The Russians also knew that the more tightly pro-Western forces controlled Kiev, the more fractious Ukraine could become. In general, eastern Ukraine is more oriented toward Russia: Its residents speak Russian, are Russian Orthodox and are loyal to the Moscow Patriarchy. Western Ukraine is oriented more toward Europe; its residents are Catholic or are loyal to the Kiev Patriarchy. These generalities belie a much more complex situation, of course. There are Moscow Orthodox members and Russian speakers in the west and Catholics and Kiev Orthodox in the east. Nevertheless, the tension between the regions is real, and heavy pro-EU pressure could split the country. If that were to happen, the bloc would find itself operating in chaos, but then the European Union did not have the wherewithal to operate meaningfully in Ukraine in the first place. The pro-EU government would encounter conflict and paralysis. For the time being that would suit the Russians, as unlikely as such a scenario might be.
U.S. Perspectives
As in most matters, it is important to understand where the United States fits in, if at all. Washington strongly supported the Orange Revolution, creating a major rift with Russia. The current policy of avoiding unnecessary involvement in Eurasian conflicts would suggest that the United States would stay out of Ukraine. But Russian behavior in the Snowden affair has angered Washington and opened the possibility that the United States might be happy to create some problems for Moscow ahead of the Sochi Olympics. The U.S. government may not be supporting nongovernmental organizations as much as its counterparts in Europe are, but it is still involved somewhat. In fact, Washington may even have enjoyed putting Russia on the defensive after having been put on the defensive by Russia in recent months.

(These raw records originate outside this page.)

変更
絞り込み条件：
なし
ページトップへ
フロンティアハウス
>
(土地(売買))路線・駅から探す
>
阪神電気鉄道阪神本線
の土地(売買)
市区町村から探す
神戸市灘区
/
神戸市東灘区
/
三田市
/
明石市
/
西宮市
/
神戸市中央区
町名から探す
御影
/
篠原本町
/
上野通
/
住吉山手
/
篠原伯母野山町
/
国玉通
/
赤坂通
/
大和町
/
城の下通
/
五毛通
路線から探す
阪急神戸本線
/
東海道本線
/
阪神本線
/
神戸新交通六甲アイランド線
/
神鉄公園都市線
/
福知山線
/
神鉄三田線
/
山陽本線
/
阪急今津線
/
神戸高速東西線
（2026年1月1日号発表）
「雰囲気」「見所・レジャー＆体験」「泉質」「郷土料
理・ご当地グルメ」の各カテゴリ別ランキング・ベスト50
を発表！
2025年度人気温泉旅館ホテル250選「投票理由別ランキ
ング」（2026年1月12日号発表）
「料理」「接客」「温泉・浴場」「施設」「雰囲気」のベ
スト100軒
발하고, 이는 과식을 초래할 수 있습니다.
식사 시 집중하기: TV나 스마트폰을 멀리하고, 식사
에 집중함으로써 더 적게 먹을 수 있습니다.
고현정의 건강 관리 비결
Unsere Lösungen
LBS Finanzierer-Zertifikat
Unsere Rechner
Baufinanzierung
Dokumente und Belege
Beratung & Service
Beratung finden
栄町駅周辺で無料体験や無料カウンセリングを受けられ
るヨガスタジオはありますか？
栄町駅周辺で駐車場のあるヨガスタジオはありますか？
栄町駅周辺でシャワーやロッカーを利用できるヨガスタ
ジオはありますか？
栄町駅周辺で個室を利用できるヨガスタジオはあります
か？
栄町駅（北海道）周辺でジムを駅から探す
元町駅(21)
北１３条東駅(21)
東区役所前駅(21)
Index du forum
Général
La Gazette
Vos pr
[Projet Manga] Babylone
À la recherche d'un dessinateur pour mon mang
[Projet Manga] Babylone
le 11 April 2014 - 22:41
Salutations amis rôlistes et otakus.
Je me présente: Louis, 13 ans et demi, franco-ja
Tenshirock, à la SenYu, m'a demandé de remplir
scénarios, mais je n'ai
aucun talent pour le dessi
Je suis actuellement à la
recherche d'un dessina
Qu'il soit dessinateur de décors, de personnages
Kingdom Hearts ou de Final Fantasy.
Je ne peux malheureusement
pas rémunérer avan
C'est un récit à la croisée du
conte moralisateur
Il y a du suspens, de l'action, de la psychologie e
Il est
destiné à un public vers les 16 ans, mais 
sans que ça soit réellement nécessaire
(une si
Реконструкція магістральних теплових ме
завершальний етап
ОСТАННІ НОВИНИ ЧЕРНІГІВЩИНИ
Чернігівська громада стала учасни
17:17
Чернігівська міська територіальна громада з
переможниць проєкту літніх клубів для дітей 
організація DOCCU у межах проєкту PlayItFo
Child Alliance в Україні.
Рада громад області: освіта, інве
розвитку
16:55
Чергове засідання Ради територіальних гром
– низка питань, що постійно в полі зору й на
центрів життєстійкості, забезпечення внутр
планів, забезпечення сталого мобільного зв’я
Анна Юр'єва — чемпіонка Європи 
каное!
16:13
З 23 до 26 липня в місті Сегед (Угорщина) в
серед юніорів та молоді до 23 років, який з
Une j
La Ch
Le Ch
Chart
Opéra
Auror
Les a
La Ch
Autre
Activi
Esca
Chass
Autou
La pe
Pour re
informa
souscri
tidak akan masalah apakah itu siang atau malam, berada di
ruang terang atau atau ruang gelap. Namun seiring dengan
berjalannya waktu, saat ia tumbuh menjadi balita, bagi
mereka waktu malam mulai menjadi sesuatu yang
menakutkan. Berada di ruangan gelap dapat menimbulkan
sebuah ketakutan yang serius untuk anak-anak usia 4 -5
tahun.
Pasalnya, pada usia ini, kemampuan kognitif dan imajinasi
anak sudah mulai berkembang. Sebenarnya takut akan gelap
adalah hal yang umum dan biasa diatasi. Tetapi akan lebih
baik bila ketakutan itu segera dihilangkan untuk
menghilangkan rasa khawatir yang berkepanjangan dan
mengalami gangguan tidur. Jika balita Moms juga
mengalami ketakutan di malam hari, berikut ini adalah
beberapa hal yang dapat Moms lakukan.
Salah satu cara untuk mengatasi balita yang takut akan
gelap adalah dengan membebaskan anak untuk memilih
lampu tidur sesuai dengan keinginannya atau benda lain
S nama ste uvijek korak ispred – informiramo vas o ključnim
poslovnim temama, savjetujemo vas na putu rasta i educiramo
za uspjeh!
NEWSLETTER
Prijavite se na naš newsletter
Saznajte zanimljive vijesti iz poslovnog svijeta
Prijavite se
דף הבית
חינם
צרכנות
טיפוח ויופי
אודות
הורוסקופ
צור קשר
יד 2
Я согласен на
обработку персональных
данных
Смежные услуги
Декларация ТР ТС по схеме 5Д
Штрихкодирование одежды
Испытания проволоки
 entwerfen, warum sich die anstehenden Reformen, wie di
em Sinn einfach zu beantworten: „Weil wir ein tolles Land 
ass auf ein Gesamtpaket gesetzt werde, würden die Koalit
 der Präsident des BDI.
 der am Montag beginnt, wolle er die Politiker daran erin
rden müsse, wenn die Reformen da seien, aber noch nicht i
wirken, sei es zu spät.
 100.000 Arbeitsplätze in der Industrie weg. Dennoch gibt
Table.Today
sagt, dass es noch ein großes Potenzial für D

In any case, the stakes are high in Ukraine. The Russians are involved in a game they cannot afford to lose. There are several ways for them to win it. They only need to make the EU opening untenable for the Ukrainians, something Ukraine’s economic and social conditions facilitate. The Europeans are not going to be surging into Ukraine anytime soon, and while Poland would prefer that Ukraine remain neutral, Warsaw does not necessarily need a pro-Western Ukraine. The United States is interested in Ukraine as an irritant to Russia but is unwilling to take serious risks.

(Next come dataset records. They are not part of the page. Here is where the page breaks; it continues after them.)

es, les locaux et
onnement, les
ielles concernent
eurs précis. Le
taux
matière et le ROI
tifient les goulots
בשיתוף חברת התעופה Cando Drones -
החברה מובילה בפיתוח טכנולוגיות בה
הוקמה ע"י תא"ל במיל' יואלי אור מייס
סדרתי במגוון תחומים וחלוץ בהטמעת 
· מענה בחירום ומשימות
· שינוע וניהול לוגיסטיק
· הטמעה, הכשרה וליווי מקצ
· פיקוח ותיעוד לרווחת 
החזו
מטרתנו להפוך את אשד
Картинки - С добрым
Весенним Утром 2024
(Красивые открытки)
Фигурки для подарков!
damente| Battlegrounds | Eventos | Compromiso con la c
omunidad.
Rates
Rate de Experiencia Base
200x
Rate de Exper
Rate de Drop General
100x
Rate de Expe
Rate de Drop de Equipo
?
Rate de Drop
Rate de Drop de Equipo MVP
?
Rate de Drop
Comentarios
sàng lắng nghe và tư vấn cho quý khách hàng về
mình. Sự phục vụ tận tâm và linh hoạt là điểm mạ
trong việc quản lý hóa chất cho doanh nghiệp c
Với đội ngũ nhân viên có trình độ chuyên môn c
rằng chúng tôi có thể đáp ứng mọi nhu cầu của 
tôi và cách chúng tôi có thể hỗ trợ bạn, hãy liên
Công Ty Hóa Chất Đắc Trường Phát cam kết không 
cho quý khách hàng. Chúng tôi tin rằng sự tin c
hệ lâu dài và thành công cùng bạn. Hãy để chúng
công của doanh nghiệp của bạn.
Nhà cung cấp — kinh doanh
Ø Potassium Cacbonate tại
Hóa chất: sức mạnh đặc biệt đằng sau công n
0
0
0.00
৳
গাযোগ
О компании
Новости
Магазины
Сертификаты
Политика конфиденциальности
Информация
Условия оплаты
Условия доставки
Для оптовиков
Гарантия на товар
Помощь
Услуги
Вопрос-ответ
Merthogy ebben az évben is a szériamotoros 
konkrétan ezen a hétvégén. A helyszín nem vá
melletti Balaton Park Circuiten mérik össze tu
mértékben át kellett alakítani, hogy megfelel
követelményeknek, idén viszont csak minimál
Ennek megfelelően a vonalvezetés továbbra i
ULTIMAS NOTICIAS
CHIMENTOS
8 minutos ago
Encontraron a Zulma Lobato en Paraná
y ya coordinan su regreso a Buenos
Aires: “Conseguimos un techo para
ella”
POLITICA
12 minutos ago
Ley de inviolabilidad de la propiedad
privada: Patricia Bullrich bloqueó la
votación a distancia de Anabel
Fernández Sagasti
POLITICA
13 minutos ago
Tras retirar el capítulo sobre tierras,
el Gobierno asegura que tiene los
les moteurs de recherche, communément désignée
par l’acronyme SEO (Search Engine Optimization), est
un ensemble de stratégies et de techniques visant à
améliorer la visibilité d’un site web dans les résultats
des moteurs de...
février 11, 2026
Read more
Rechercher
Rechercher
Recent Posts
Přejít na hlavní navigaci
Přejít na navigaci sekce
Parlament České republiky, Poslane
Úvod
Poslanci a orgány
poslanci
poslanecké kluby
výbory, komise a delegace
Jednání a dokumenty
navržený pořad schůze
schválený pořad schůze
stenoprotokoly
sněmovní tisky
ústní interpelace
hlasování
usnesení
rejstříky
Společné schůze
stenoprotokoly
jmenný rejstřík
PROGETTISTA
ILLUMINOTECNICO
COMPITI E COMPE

A lot of countries have an interest in Ukraine, none more so than Russia. But for all the noise in Kiev and other cities, the outcome is unlikely to generate a definitive geopolitical shift in Ukraine. It does, however, provide an excellent example of how political unrest in a strategically critical country can affect the international system as a whole.

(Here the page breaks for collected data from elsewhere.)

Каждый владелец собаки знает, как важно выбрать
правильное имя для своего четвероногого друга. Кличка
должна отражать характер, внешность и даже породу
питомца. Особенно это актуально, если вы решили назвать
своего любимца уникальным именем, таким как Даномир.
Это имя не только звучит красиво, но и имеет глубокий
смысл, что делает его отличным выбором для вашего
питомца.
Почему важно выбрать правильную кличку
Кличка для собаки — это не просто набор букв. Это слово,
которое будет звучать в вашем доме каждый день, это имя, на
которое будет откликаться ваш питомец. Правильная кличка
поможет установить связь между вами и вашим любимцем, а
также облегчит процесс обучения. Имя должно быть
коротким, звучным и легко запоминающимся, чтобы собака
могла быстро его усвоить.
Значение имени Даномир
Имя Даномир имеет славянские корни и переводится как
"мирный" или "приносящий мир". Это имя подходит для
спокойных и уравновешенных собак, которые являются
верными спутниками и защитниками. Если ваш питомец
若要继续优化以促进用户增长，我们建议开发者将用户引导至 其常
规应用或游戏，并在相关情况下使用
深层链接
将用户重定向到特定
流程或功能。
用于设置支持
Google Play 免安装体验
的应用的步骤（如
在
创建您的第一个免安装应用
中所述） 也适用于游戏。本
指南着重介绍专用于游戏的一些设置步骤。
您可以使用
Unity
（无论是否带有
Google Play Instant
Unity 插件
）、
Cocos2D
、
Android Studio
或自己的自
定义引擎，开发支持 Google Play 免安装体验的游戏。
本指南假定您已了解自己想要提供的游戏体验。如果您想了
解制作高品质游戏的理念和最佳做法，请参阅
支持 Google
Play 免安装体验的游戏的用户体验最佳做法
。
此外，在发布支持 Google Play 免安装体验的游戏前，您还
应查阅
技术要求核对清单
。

In most countries, the events in Kiev would not have generated global interest. When you are a country like Ukraine, even nominal instability generates not only interest but also pressure and even intervention from all directions. This has been the historical problem of Ukraine. It is a country in an important location, and the pressures on it tend to magnify any internal conflicts until they destabilize the country in excess of the significance of the internal issues. Germany and the United States may continue to pursue goals that will further irritate Russia, but as Stratfor indicated in our 2014 annual forecast, they will avoid actions that would risk harming Moscow’s ties with Washington and Berlin. Russian influence in Ukraine is currently being limited by the proximity of the Olympics and the escalation in protests on the ground, but the fundamental geopolitical reality is that no country has a higher stake in Ukraine than Russia, nor a better ability to shape its fate.